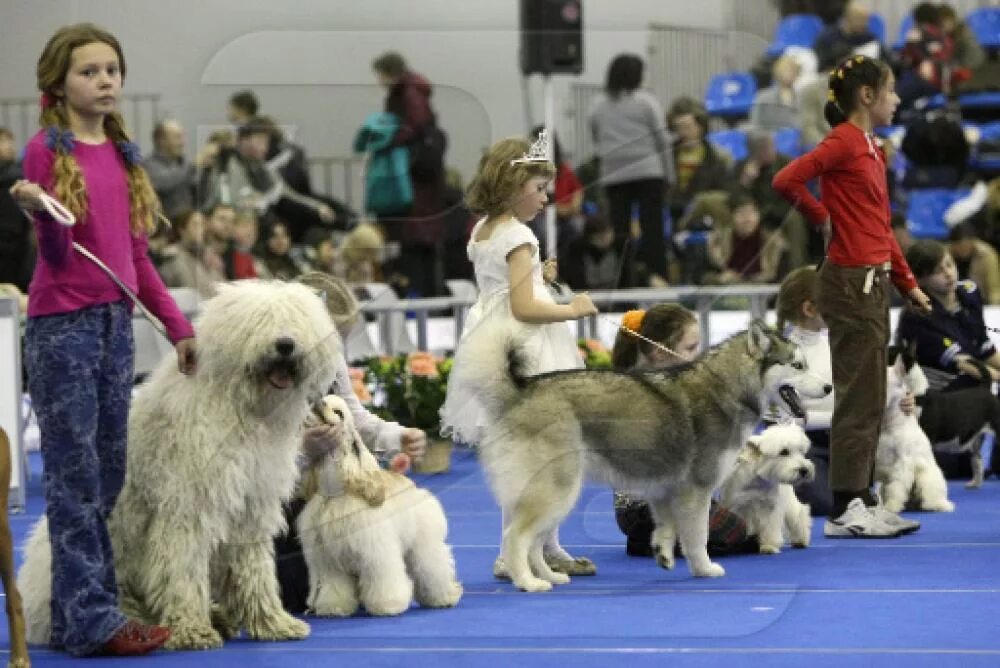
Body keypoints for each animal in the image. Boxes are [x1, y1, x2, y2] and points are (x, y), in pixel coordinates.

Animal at [17, 280, 340, 648]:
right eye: (260, 320)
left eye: (294, 319)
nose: (285, 344)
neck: (242, 406)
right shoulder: (188, 505)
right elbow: (182, 568)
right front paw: (190, 629)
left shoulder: (251, 504)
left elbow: (253, 569)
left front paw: (272, 622)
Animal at [294, 394, 462, 620]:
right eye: (324, 400)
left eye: (338, 412)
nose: (318, 401)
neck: (335, 492)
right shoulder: (329, 561)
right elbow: (335, 587)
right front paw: (333, 607)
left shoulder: (376, 552)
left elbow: (384, 579)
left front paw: (388, 605)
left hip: (424, 545)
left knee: (434, 567)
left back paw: (445, 597)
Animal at [724, 426, 816, 556]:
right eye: (784, 452)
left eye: (800, 451)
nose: (804, 470)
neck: (758, 482)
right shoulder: (739, 507)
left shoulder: (770, 508)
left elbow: (769, 528)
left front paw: (769, 546)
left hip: (790, 506)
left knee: (799, 517)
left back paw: (801, 541)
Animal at [876, 348, 952, 516]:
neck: (891, 423)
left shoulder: (903, 462)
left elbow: (896, 487)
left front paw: (891, 506)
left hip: (927, 478)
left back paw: (936, 505)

- _HOW TO COMPLETE THIS TASK_
Output each entry verbatim; none of the pictures should be included.

- _PROBLEM SOLUTION_
Body keypoints for each animal in the image. Boxes are [x1, y1, x2, y2] and points are (x, y), in pixel coordinates.

Animal at [17, 280, 340, 648]:
right eye: (260, 320)
left eye: (294, 319)
nose: (285, 344)
neck: (242, 406)
right shoulder: (188, 505)
right elbow: (182, 568)
right front paw: (190, 629)
left shoulder: (251, 504)
left elbow: (253, 569)
left front paw: (272, 622)
Animal at [294, 394, 462, 620]:
right eye: (324, 400)
left eye: (338, 412)
nose: (318, 401)
neck: (335, 492)
right shoulder: (329, 561)
right elbow: (335, 587)
right front paw: (333, 607)
left shoulder: (376, 552)
left elbow: (384, 579)
left front paw: (388, 605)
left hip: (424, 545)
left knee: (434, 567)
left back paw: (445, 597)
Animal at [724, 426, 816, 556]:
right eye: (784, 452)
left eye: (800, 451)
nose: (804, 470)
neck: (758, 482)
right shoulder: (739, 507)
left shoulder: (770, 508)
left elbow: (769, 528)
left front paw: (769, 546)
left hip: (790, 506)
left knee: (799, 517)
left back paw: (801, 541)
Animal at [876, 348, 952, 516]:
neck: (891, 423)
left shoulder: (903, 462)
left elbow: (896, 487)
left front paw: (891, 506)
left hip: (927, 478)
left back paw: (936, 505)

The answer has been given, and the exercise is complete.